Philomena racconta una storia potente e fortemente emblematica dello squallore della vicenda umana, dove il potere, qualunque sia, detta le sue leggi e come un mostro famelico pretende le sue vittime per alimentarsi.
Non si poteva perdere l’occasione per farne un libro prima e subito dopo un film, certi del successo che avrebbe avuto visto che il pubblico adora le narrazioni piccanti e scabrose.
L’editore tuttavia, almeno quello italiano, ne affida la pubblicità al passaparola, evitando nella recensione e nella copertina ogni possibile riferimento alle questioni sessuali o politiche che esso affronta, diventando indirettamente, oltre che una sorta di “reportage psicologico” , un libro-denuncia.
Infatti in copertina compare solo un fotogramma il quale ritrae l’attrice che interpreta la madre di Mike nel film, a cui si aggiungono solo poche parole un pò lacrimevoli sulla forza dell’amore materno e la pietà verso gli orfani.
Scelta editoriale prudente o furba? Si volevano tenere bassi i toni dello scandalo oppure raggiungere un pubblico vasto e magari perbenista, che avrebbe evitato di acquistare il libro se la sua promozione avesse sottolineato la carica politica di questa avventura umana così singolare eppure non esclusiva, che si dipana attraverso i luoghi canonici del potere (stato e chiesa )?
Chi vende sa come vendere, probabilmente…E certamente, non conoscendo la storia, il fatto che ad un inizio commovente si aggiungano a poco a poco disgustosi retroscena non fa che accrescere la curiosità del lettore, il quale si vede costretto a procedere nella lettura non tanto per la forza estetica della scrittura (un pò scarsa secondo me) quanto piuttosto per togliere un altro dei suoi innumerevoli veli e scoprire ancora un pò di marciume, cosa a cui ormai a dire il vero, siamo piuttosto avvezzi.
Non solo in Italia il male si dispiega proprio tra coloro che, ci dicono, ci proteggeranno dal male; nè pare che la denuncia delle ipocrisie del potere, che condanna negli altri ciò che esso pratica impunemente, determini di per sè un mutamento di rotta..

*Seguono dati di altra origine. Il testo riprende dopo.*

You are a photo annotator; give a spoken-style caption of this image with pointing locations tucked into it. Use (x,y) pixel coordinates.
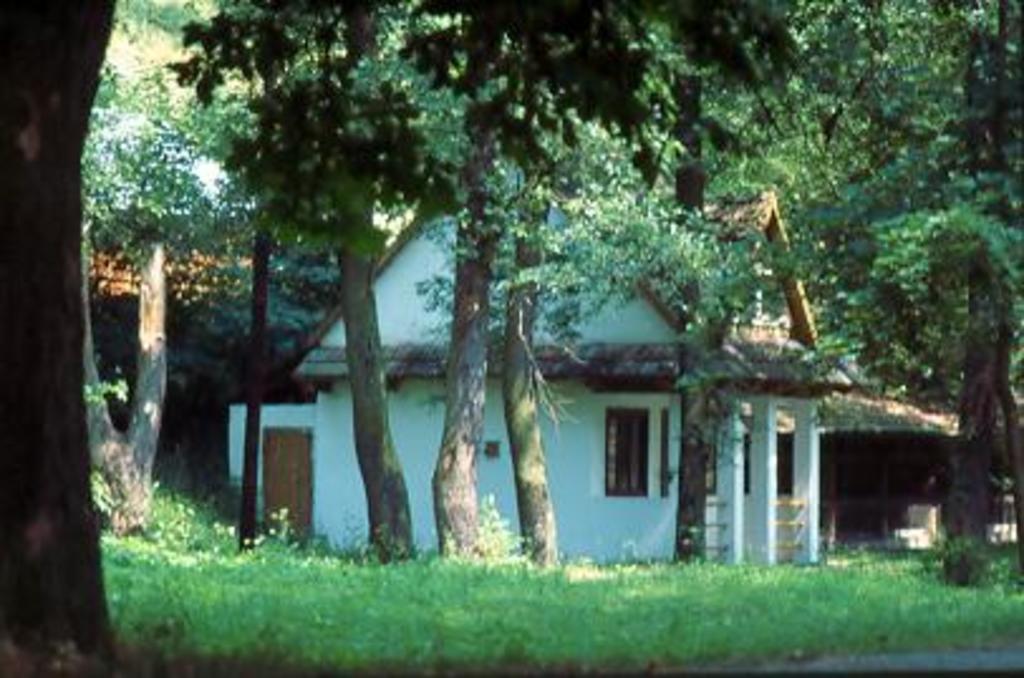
In this image, this looks like a house (646,423) with the windows (662,423) and pillars (771,515). These are the trees (531,126) with the branches (598,127) and leaves (115,196). I think this is the grass (554,614), which is green in color.
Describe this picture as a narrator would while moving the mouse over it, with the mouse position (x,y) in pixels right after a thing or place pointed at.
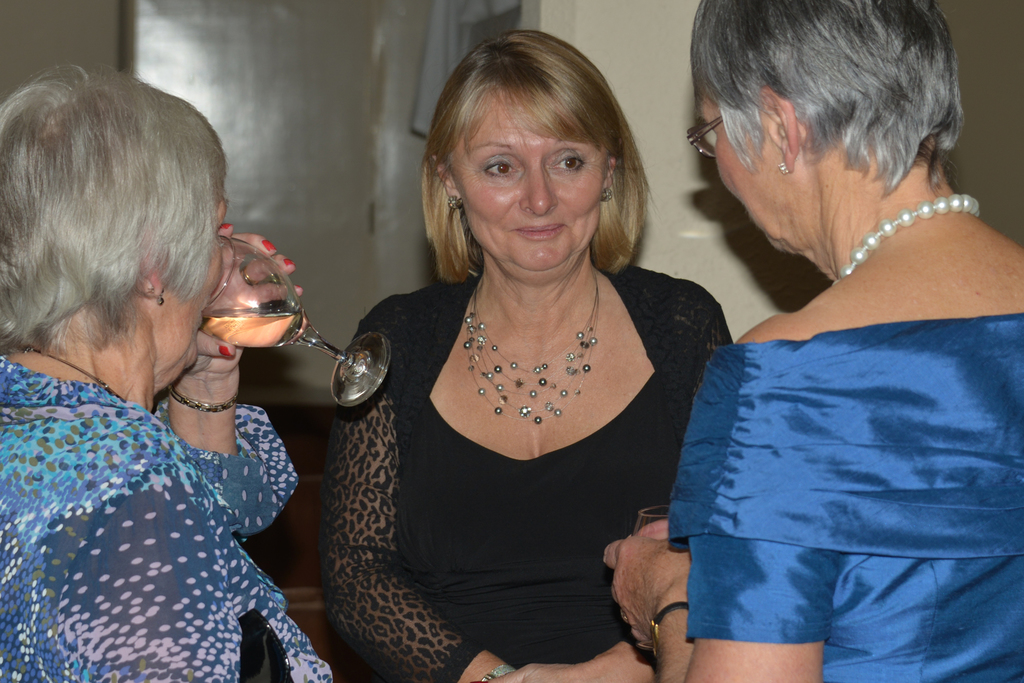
In this picture we can see three persons (668,418). she is in black color dress (486,581). And she hold a glass (665,511) with her hand (633,585). On the left side (262,450) she is drinking. And on the background (621,84) there is a wall (641,54).
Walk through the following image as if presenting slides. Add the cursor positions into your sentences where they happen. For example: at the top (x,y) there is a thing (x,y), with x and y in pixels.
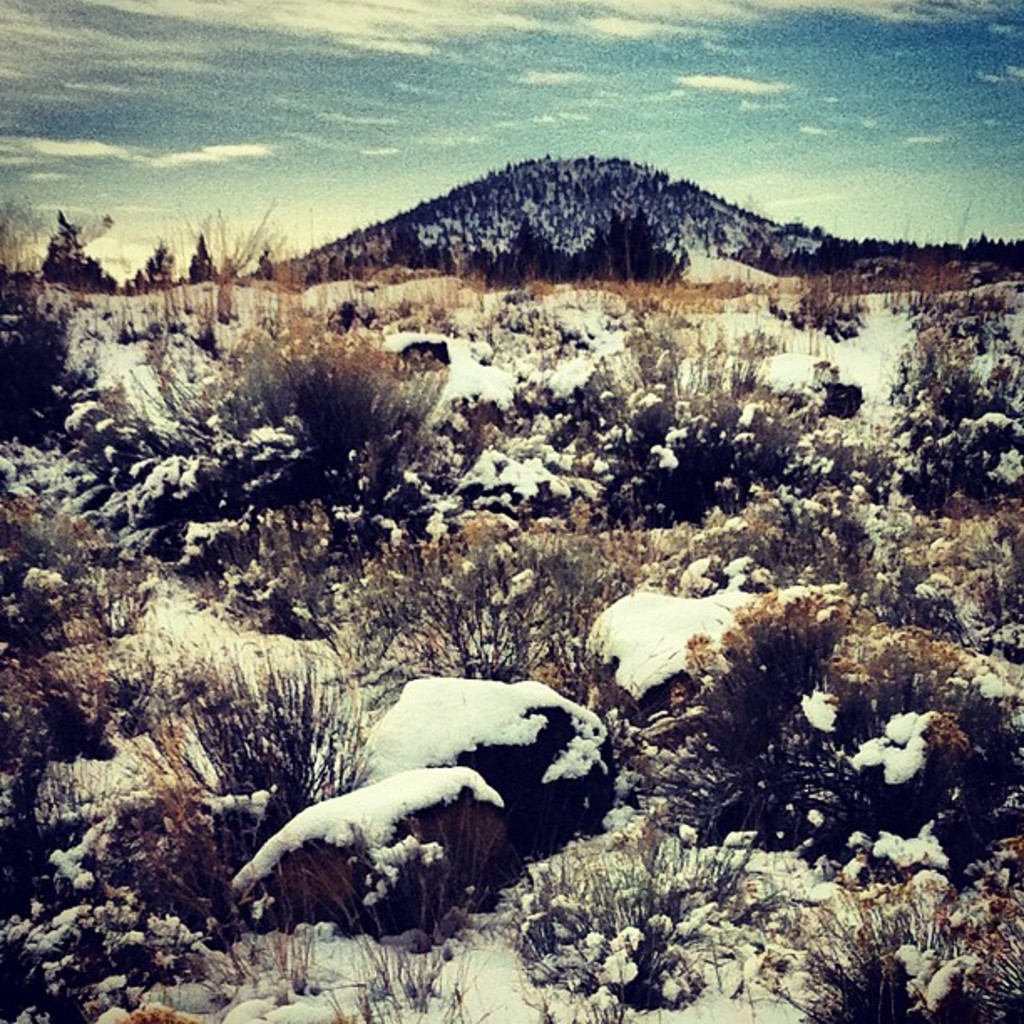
As we can see in the image there are stones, grass (318,437), snow (461,688), sky (384,117) and clouds (356,28).
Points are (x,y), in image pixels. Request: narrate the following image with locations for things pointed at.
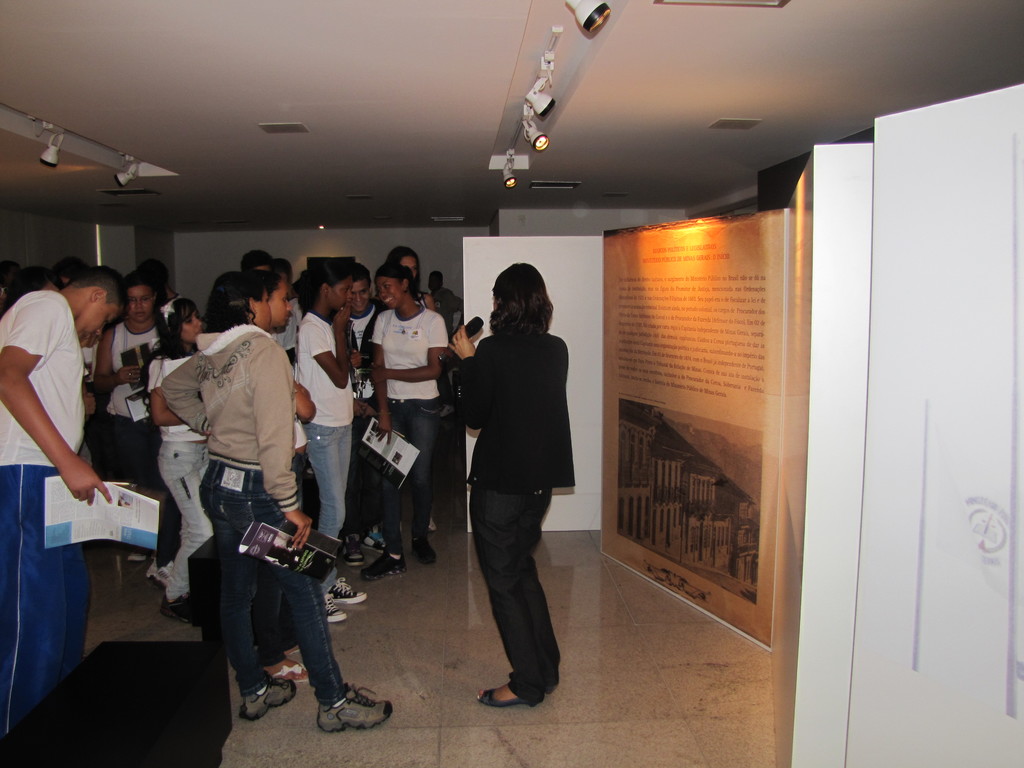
In this image on the left side (205,419) I can see a group of people (269,395). At the top (593,26) I can see the lights (509,158).
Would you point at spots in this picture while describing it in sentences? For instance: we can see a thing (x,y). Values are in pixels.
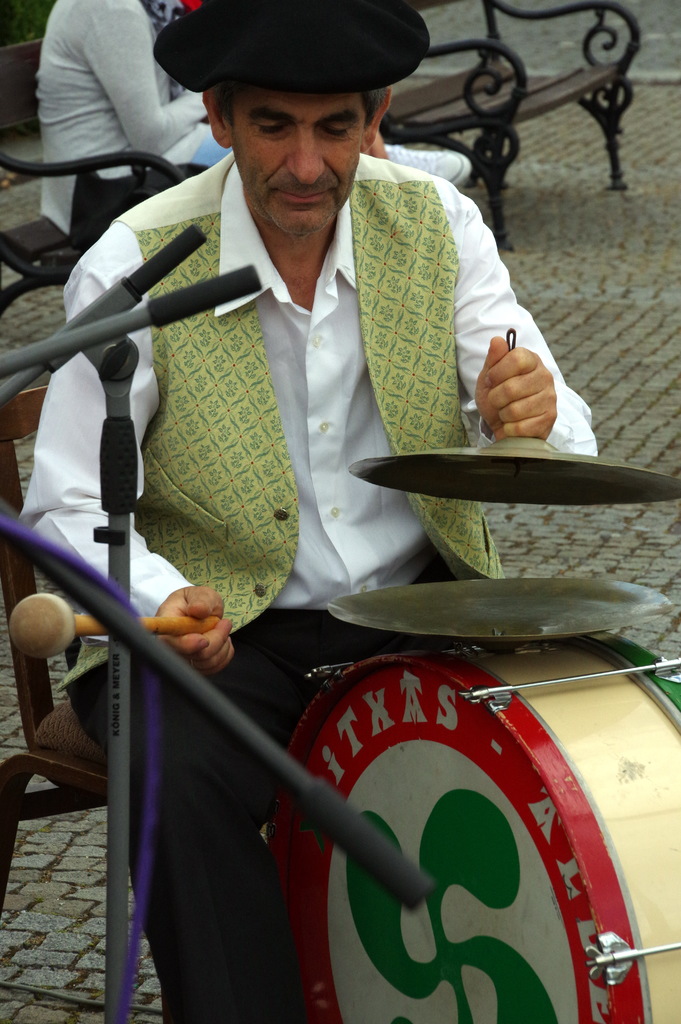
man (265,617) sitting on the chair (90,747) playing musical instrument (483,813), person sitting on the chair (6,166).
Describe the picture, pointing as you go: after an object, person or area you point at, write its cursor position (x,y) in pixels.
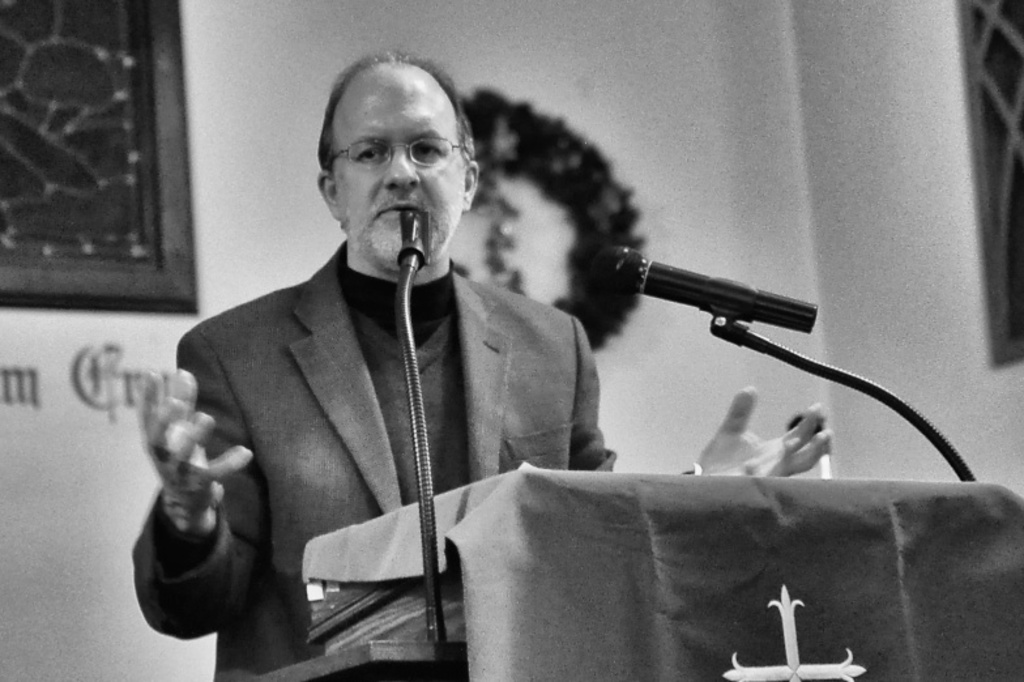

L’uomo continua a sperare che il potere diventi buono, giusto, trasparente. Non ha abbastanza fede in se stesso per concepire una vita senza autorità, senza dover obbedire a qualcuno in cui riporre cieca incondizionata fiducia e che gli dica cosa è giusto e cosa è sbagliato, salvo poi “dare da matto” quando quel potere lo tradisce, facendo il contrario di ciò che predica.
Non diffidiamo ancora delle campagne moralizzatrici di chi condanna i propri simili in nome di principi che proprio essi hanno stabilito per garantirsi potere e supremazia.
Ciò, l’abbiamo visto, è accaduto per la pedofilia, per il celibato, per la condanna delle ragazze madri e per l’omofobia…., ma lo è anche per il furto e l’omocidio e per tutto ciò che di malvagio può scaturire dall’animo umano. La storia insegna.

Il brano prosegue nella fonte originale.